───── FRAGMENTO DE TEXTO

Más allá de cualquier cognición, existe una realidad desconocida pero cognoscible; pero más allá de toda cognición posible, solo existe lo autocontradictorio. En resumen, la cognoscibilidad (en su sentido más amplio) y el ser no son meramente iguales metafísicamente, sino que son términos sinónimos. (Peirce, 2012, p. 65)

En este fragmento la consideración de lo cognoscible y el ser como equivalentes metafísicamente puede dar lugar a una lectura que, si bien no es por sí misma incompatible con una postura realista, es lo suficientemente llamativa por su tono idealista. De acuerdo con esta, se puede ver la asimilación final entre cognoscibilidad y ser. Podría hablarse de una especie de reducción del ser a lo cognoscible y, en esta vía, de lo real al pensamiento.

En un sentido similar, años después, en el primero de sus trabajos de la serie de The Monist, Peirce hace declaraciones que mantienen y, si se quiere, acentúan un idealismo de este tipo. Por ejemplo, de acuerdo con el idealismo objetivo, el cual reconoce como la única teoría inteligible del universo, “la materia es mente desvirtuada, convirtiéndose los hábitos inveterados en leyes físicas” (Peirce, 1891, párr. 24). Su compromiso con una teoría de este tipo permite suponer la aceptación de un idealismo que tiene que ver con la forma de ser de la realidad y no solo con la forma en la que se accede a ella. La conclusión de que, entonces, Peirce puede clasificarse como un idealista en sentido metafísico está respaldada fundamentalmente por su aceptación explícita del idealismo objetivo.

──────────
───── MATERIAL PROPORCIONADO

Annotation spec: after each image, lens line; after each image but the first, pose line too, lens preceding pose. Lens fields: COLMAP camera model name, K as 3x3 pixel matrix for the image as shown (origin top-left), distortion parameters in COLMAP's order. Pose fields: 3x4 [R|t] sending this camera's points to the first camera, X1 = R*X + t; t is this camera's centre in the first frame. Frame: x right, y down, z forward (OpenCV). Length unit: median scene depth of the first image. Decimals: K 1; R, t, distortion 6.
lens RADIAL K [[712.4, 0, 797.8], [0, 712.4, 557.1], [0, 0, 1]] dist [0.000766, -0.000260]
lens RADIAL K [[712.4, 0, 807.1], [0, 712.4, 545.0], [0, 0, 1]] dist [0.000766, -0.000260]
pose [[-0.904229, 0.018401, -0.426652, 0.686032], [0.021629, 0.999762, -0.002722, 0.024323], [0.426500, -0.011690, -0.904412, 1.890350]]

──────────
───── MATERIAL PROPORCIONADO

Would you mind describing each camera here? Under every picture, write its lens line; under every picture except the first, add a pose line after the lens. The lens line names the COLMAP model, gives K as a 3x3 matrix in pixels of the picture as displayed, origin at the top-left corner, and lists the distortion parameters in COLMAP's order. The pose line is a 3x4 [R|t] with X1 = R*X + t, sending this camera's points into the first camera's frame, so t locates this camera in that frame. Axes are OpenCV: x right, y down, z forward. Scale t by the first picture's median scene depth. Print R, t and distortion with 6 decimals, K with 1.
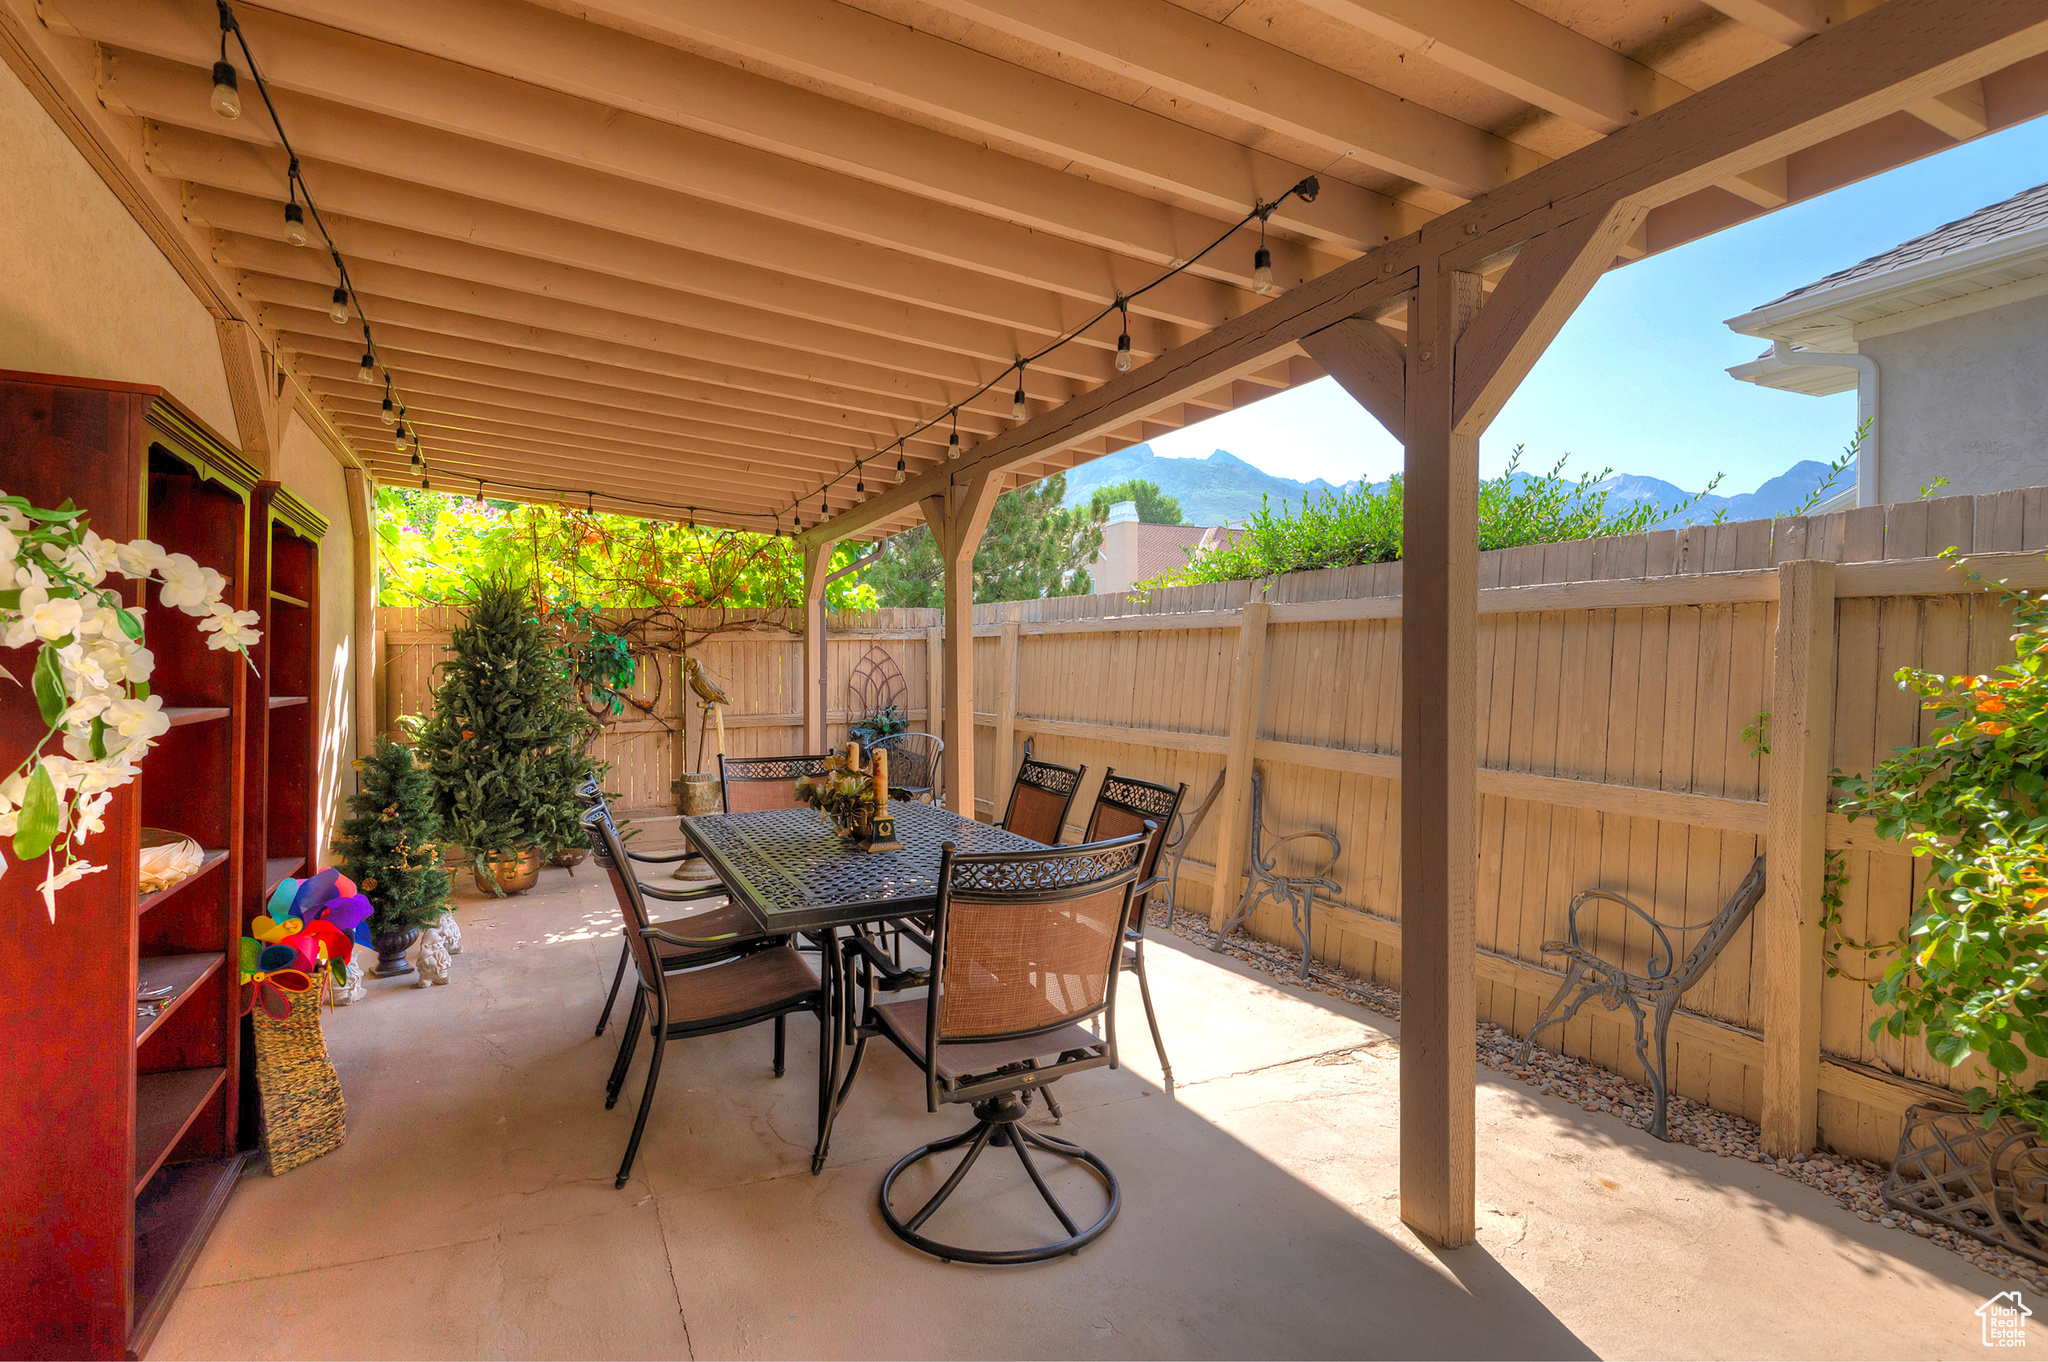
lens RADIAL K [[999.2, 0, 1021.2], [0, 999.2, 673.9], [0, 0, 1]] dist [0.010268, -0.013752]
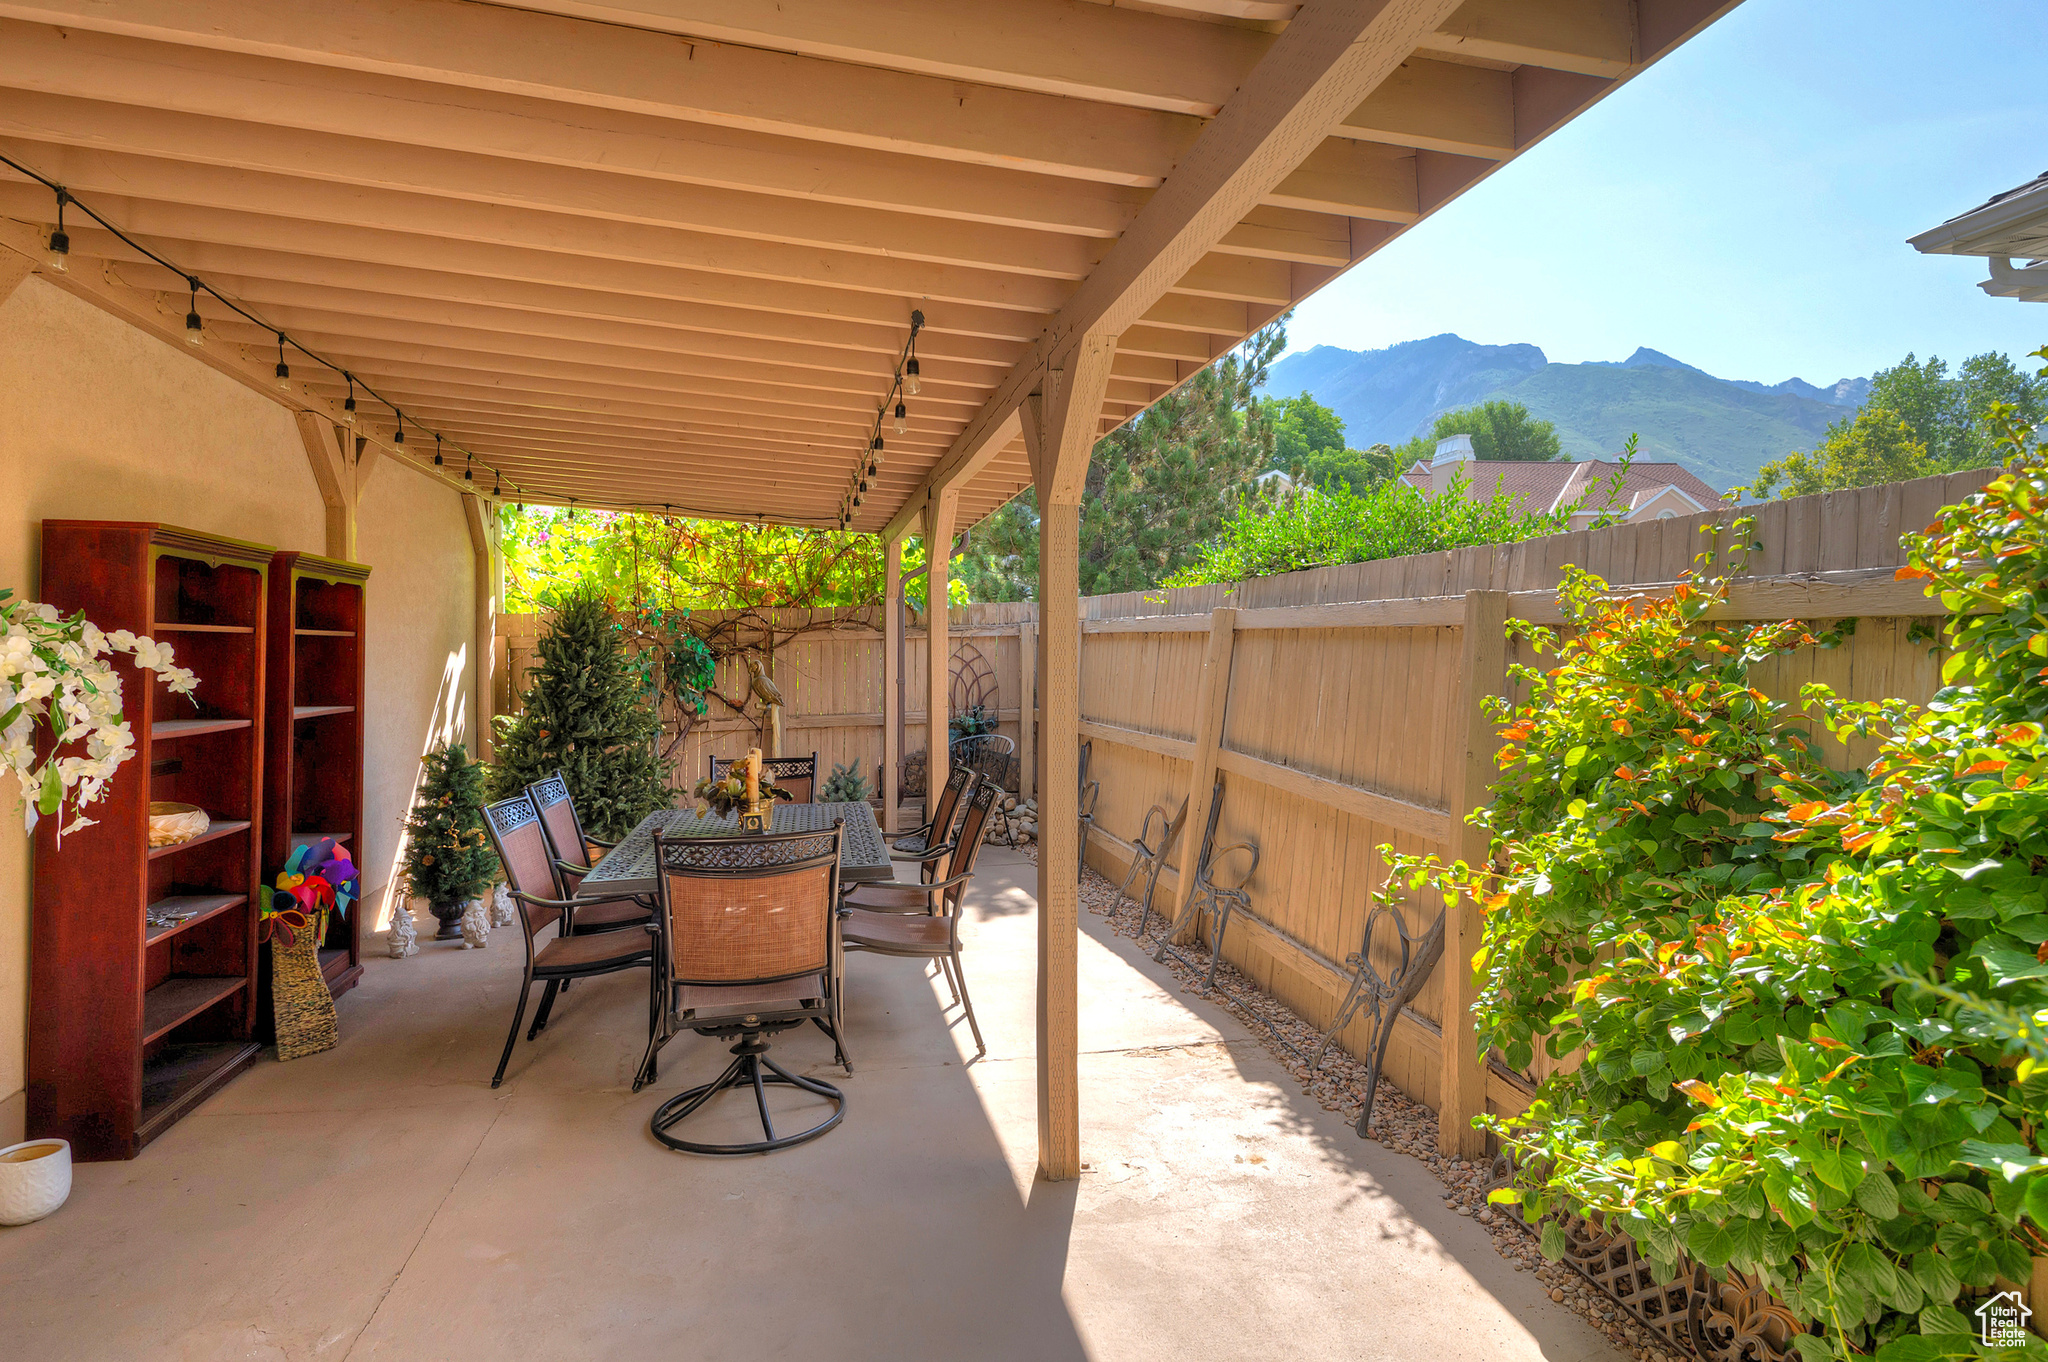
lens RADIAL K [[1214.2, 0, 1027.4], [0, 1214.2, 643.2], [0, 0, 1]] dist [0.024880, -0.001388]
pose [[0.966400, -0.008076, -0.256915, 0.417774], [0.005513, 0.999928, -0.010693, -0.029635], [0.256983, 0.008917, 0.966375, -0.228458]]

──────────

→ CONSIGNA
Devuelve sin ningún cambio la parte del texto sobre el idealismo de Peirce que empieza en "En un sentido" y termina en "del idealismo objetivo.".

→ ESPACIO DE RESPUESTA
En un sentido similar, años después, en el primero de sus trabajos de la serie de The Monist, Peirce hace declaraciones que mantienen y, si se quiere, acentúan un idealismo de este tipo. Por ejemplo, de acuerdo con el idealismo objetivo, el cual reconoce como la única teoría inteligible del universo, “la materia es mente desvirtuada, convirtiéndose los hábitos inveterados en leyes físicas” (Peirce, 1891, párr. 24). Su compromiso con una teoría de este tipo permite suponer la aceptación de un idealismo que tiene que ver con la forma de ser de la realidad y no solo con la forma en la que se accede a ella. La conclusión de que, entonces, Peirce puede clasificarse como un idealista en sentido metafísico está respaldada fundamentalmente por su aceptación explícita del idealismo objetivo.